» **Problem to solve**
Rewrite the entries from the beginning through the line containing "3L258 0H203L185 6L198", replacing "rangeland" with "grassland" and changing nothing else. Leave the pictures out of your answer.

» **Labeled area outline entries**
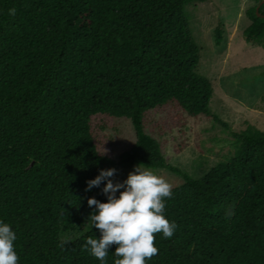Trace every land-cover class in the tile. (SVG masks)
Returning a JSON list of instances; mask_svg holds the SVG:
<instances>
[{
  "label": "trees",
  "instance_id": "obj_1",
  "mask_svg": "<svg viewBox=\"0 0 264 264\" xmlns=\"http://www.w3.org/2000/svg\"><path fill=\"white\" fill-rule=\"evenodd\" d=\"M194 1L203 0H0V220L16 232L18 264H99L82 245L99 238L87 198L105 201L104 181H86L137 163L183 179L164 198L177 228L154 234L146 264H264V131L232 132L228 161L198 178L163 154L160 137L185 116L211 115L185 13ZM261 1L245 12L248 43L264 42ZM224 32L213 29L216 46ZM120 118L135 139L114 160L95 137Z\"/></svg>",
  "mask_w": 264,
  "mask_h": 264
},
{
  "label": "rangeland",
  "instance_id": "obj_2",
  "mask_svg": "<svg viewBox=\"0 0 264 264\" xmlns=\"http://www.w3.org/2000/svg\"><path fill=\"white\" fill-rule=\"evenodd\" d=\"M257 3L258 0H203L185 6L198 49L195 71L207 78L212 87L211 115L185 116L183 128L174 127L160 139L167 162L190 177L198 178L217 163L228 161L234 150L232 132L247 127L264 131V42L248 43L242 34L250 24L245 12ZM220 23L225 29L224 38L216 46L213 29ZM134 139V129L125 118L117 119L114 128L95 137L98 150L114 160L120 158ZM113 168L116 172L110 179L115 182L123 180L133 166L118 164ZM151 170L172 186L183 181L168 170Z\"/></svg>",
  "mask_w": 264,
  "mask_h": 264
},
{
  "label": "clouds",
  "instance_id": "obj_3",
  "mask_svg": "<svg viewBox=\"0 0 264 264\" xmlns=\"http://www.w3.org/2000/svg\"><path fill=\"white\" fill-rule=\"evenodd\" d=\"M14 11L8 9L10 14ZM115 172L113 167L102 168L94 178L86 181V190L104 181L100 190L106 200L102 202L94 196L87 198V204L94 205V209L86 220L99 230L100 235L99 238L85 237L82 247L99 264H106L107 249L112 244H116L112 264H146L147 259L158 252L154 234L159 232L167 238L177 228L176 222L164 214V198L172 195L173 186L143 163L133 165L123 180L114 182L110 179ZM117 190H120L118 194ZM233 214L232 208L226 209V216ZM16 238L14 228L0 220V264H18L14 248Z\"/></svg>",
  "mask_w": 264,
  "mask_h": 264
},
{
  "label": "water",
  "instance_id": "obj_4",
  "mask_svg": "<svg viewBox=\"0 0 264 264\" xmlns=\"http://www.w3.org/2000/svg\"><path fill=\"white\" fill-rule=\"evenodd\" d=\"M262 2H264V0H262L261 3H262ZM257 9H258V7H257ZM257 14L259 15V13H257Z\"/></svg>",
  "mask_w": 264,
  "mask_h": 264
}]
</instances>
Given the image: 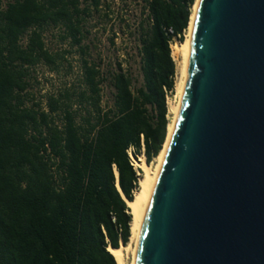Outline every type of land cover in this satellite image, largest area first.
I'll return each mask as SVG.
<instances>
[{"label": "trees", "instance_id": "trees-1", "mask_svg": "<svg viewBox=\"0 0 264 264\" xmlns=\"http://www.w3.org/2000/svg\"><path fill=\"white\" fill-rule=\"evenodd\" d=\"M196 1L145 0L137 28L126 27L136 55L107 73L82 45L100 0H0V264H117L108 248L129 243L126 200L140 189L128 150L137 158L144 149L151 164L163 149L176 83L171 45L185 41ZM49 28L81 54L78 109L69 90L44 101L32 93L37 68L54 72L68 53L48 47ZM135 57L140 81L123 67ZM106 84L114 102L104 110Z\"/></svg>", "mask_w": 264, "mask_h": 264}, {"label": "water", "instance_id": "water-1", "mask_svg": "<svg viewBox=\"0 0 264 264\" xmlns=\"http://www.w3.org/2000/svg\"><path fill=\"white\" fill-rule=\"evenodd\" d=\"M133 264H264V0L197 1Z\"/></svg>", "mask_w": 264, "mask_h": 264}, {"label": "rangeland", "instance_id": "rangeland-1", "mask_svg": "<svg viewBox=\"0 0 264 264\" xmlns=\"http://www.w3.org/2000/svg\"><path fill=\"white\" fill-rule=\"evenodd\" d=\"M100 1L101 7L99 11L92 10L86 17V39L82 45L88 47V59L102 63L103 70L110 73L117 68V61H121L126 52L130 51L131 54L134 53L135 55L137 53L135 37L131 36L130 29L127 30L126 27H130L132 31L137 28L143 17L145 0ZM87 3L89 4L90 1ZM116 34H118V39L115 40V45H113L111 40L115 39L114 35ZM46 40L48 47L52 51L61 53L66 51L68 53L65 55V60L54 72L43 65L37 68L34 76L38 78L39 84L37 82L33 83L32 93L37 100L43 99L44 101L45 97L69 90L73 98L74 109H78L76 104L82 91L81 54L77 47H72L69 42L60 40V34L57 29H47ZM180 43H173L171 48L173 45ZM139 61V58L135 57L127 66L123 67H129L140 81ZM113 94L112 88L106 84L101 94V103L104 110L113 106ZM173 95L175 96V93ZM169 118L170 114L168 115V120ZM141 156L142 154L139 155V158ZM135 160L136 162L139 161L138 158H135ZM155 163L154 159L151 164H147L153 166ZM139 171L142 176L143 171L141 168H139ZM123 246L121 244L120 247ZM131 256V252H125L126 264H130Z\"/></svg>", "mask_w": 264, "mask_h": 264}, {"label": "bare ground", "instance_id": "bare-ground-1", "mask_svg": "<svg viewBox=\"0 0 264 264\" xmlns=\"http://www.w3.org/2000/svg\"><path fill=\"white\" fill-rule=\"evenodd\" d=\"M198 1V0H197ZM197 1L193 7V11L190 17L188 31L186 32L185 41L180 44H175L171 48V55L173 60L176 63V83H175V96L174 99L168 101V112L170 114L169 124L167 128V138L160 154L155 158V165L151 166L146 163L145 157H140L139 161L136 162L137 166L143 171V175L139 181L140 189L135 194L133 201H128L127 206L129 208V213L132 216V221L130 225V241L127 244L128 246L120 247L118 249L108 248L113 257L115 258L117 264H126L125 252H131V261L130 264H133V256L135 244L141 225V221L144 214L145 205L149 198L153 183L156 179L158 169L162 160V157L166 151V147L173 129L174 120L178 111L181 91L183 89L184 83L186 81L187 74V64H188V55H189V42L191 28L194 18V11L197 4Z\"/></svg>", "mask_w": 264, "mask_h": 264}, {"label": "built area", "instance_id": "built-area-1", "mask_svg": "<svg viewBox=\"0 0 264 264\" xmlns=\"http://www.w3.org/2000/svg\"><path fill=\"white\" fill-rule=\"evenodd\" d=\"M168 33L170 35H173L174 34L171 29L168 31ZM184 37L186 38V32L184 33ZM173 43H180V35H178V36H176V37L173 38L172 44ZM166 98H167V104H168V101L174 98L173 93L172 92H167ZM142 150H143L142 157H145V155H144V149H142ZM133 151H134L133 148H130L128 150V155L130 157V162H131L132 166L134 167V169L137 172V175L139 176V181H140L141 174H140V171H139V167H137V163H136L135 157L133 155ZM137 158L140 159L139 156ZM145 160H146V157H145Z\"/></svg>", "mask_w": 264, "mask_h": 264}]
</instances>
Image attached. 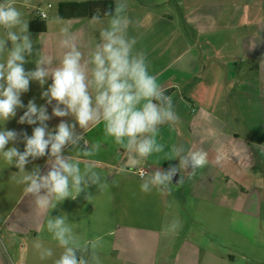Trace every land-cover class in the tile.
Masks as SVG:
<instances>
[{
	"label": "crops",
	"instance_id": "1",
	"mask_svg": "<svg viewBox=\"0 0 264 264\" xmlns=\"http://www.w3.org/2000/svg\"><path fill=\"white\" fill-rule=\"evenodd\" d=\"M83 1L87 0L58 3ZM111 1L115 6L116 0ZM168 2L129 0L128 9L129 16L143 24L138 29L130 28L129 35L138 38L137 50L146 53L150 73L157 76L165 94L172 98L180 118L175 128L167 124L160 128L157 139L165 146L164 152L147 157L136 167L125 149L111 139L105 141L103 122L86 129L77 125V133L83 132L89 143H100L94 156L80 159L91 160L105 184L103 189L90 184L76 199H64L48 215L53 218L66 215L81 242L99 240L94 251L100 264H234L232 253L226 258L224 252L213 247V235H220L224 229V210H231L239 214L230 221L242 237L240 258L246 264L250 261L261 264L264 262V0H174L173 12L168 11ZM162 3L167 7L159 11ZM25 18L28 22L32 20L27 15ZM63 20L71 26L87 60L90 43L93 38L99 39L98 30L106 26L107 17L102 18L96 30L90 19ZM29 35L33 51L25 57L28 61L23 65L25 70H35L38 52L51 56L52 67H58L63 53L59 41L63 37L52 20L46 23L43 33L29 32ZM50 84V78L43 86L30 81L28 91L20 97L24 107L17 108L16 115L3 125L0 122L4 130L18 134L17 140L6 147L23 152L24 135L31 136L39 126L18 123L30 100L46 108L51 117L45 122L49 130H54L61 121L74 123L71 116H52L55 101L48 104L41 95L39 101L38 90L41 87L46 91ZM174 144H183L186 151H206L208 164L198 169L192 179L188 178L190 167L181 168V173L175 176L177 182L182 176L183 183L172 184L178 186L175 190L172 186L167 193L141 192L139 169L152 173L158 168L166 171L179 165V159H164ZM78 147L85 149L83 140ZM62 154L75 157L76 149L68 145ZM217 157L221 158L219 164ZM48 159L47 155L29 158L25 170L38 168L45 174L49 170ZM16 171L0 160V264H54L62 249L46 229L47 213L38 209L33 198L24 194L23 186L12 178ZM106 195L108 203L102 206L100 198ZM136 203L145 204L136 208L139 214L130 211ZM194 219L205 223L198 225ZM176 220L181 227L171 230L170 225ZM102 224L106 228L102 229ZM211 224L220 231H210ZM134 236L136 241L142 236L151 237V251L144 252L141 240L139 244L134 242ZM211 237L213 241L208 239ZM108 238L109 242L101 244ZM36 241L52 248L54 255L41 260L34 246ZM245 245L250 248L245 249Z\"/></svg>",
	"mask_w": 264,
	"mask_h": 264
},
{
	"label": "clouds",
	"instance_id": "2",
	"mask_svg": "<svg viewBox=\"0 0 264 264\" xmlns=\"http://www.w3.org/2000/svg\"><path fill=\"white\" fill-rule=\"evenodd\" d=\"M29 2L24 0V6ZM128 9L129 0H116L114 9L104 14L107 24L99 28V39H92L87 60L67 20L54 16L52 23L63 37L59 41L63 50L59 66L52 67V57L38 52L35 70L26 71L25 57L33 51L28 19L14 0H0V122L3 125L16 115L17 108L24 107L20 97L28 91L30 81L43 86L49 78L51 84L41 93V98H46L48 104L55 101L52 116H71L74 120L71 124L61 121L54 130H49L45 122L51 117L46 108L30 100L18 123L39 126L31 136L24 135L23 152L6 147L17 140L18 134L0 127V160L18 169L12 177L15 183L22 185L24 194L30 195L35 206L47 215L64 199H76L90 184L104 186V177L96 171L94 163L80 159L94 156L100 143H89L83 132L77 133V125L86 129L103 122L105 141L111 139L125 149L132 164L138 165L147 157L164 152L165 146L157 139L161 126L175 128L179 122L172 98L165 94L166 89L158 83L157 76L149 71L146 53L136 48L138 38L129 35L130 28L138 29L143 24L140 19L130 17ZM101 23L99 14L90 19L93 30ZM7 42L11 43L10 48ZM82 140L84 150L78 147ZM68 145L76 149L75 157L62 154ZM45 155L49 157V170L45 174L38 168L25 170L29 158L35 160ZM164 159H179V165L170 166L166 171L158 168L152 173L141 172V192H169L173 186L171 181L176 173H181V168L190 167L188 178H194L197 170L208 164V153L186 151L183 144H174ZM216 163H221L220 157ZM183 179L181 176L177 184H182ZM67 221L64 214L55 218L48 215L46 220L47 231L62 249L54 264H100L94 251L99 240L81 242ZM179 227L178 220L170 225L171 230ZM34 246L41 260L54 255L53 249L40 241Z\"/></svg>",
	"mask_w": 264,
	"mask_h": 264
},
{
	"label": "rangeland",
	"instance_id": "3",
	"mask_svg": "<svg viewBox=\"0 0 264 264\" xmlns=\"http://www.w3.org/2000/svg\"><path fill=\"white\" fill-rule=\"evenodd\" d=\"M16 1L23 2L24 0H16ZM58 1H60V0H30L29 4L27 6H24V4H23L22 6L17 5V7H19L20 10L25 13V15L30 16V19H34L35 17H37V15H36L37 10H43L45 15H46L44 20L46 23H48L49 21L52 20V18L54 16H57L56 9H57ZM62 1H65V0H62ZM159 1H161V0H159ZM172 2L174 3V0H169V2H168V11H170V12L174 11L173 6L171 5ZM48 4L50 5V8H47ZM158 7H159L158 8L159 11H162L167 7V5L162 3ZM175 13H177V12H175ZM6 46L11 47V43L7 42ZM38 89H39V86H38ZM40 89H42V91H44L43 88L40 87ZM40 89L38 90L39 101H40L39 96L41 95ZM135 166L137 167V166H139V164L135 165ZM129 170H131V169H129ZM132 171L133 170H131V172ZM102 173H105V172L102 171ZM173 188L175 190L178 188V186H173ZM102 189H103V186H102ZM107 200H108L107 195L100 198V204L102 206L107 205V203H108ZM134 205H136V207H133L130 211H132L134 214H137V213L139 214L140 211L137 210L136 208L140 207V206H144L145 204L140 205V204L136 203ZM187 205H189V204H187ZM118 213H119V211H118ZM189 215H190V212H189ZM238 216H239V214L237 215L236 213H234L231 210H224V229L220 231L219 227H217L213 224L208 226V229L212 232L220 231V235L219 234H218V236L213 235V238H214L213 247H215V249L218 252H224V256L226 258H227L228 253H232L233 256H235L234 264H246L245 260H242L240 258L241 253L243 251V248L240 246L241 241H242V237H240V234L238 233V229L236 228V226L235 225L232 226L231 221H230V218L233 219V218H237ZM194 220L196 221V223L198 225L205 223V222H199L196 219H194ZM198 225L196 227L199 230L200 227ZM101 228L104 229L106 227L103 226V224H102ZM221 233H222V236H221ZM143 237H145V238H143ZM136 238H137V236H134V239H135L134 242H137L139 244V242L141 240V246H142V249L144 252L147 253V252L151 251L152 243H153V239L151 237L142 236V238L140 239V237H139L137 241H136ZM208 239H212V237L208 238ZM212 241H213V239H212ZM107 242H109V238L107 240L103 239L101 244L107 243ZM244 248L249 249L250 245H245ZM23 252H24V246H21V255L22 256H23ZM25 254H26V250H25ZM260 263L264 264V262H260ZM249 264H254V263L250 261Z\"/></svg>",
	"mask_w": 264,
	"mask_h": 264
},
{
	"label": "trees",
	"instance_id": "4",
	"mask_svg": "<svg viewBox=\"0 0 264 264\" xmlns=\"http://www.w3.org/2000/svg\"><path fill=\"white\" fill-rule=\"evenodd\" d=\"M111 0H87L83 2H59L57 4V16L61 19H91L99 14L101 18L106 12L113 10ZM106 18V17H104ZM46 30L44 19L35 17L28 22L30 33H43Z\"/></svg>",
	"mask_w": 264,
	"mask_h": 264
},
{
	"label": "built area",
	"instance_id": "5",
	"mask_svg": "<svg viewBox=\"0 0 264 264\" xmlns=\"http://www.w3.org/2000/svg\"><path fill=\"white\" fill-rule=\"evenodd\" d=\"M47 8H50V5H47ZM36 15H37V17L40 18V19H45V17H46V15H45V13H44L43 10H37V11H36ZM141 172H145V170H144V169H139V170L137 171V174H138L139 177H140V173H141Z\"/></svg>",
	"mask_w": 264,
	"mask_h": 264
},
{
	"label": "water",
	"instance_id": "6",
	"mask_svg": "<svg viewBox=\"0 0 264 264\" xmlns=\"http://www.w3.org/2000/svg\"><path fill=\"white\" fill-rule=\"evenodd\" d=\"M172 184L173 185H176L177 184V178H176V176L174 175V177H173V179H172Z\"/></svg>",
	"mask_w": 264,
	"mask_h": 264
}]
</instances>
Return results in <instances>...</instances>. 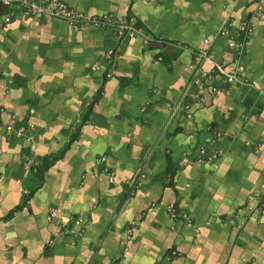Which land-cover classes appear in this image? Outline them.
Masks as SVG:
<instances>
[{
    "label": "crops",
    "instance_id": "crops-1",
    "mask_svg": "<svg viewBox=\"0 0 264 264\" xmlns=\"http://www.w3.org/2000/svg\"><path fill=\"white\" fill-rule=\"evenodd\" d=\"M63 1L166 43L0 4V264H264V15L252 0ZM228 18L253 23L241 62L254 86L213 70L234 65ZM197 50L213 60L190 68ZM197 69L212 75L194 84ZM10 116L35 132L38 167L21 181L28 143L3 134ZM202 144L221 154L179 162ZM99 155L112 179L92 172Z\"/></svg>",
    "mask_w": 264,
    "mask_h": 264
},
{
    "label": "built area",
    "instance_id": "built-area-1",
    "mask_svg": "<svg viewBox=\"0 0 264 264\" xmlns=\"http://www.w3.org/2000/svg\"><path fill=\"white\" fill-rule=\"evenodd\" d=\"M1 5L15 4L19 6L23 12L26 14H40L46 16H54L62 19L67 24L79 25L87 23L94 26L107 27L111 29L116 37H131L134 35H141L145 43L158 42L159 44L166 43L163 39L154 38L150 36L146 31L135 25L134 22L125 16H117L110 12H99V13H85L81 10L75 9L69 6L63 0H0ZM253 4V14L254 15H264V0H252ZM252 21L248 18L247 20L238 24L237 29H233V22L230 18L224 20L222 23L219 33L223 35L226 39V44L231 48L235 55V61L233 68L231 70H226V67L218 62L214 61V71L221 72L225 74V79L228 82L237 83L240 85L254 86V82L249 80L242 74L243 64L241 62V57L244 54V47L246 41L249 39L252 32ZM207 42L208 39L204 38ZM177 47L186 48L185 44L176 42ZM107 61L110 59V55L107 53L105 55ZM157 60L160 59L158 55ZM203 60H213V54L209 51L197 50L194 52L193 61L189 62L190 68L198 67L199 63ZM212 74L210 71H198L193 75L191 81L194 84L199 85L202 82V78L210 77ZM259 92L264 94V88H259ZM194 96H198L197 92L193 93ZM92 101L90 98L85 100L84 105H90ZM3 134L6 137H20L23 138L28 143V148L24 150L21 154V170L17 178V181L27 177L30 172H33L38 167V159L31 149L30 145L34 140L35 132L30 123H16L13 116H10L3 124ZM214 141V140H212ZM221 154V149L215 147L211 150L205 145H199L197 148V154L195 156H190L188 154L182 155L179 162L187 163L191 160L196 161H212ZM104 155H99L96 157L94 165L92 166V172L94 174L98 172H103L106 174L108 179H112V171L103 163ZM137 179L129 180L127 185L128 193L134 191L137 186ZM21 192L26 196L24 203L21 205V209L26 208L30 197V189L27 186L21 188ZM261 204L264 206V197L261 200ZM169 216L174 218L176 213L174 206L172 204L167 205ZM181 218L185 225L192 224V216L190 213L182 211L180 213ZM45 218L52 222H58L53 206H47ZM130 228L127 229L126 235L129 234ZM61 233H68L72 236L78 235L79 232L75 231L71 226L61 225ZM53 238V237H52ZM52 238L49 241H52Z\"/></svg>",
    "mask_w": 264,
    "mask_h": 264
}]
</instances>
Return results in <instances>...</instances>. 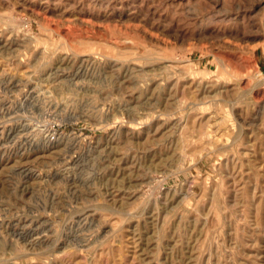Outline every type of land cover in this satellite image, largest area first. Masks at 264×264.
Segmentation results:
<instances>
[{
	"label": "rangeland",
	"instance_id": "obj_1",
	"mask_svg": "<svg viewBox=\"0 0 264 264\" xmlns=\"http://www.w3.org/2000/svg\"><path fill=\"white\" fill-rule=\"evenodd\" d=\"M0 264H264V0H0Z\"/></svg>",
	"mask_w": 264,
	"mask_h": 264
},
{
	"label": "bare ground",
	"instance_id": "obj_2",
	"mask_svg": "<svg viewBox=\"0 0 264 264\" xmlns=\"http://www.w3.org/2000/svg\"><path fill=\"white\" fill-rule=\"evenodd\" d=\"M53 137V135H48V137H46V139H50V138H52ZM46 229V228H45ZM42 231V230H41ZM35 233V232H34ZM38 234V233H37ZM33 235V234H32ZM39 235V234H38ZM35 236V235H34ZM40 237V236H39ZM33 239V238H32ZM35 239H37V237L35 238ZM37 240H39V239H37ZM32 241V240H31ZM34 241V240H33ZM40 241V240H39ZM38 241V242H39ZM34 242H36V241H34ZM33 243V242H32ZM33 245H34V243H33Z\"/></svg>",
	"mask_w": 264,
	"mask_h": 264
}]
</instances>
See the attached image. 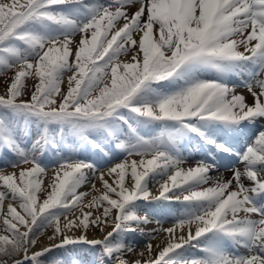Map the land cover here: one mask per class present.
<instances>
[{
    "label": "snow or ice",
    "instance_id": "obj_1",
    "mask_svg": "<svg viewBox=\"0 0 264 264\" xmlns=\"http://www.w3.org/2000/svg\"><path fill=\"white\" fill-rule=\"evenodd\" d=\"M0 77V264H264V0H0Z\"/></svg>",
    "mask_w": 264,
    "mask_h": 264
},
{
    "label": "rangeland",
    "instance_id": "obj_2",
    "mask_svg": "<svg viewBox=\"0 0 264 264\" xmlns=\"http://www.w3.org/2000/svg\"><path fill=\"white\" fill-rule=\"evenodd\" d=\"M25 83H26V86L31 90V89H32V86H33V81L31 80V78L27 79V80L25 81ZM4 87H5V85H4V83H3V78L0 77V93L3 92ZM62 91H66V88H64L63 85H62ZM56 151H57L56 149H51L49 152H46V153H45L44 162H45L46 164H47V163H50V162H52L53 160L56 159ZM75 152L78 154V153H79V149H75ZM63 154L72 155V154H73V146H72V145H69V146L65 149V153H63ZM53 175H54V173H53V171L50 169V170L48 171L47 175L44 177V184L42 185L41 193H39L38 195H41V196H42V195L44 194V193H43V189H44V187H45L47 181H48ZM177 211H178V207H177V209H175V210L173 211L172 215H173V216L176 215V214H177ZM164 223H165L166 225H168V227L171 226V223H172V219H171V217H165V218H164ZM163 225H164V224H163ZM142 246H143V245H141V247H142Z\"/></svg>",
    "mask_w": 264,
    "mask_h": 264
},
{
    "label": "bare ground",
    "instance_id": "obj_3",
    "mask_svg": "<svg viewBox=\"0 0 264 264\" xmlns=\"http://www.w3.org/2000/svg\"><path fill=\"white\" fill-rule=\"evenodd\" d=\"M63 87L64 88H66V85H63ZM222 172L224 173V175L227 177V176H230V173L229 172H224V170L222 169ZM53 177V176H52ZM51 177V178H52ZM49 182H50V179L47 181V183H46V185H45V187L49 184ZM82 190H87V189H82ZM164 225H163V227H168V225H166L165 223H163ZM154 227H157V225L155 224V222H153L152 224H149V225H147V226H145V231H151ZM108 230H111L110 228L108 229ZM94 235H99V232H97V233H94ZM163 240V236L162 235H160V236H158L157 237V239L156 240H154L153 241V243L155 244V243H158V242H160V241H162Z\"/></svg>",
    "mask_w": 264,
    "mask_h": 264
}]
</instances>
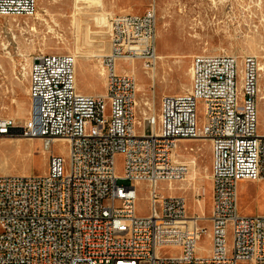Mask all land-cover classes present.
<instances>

» **Exercise result**
Trace every land-cover class in the tile. (SVG masks)
Returning a JSON list of instances; mask_svg holds the SVG:
<instances>
[{
  "label": "trees",
  "instance_id": "obj_1",
  "mask_svg": "<svg viewBox=\"0 0 264 264\" xmlns=\"http://www.w3.org/2000/svg\"><path fill=\"white\" fill-rule=\"evenodd\" d=\"M194 1L203 0H0V220L16 232L18 264H99L82 245L99 238L87 198L105 201L104 181H86L137 163L183 179L164 198L177 228L154 234L146 264H264V131L232 132L228 161L198 178L163 154L160 137L185 116L211 115L185 13ZM261 1L245 12L248 43L264 42ZM224 32L213 29L216 46ZM120 118L135 139L114 160L95 137Z\"/></svg>",
  "mask_w": 264,
  "mask_h": 264
},
{
  "label": "grassland",
  "instance_id": "obj_2",
  "mask_svg": "<svg viewBox=\"0 0 264 264\" xmlns=\"http://www.w3.org/2000/svg\"><path fill=\"white\" fill-rule=\"evenodd\" d=\"M257 3L258 0H203L185 6L198 49L195 71L207 78L212 87L211 115L185 116L183 128L174 127L160 139L167 162L190 177L198 178L217 163L228 161L234 150L232 132L247 127L264 131V42L248 43L242 34L250 24L245 12ZM220 23L225 29L224 38L216 46L213 29ZM134 139V129L125 118L117 119L114 128L95 137L98 150L114 160L120 158ZM113 168L116 172L110 179L115 182L123 180L133 166L118 164ZM151 170L172 186L183 181L168 170Z\"/></svg>",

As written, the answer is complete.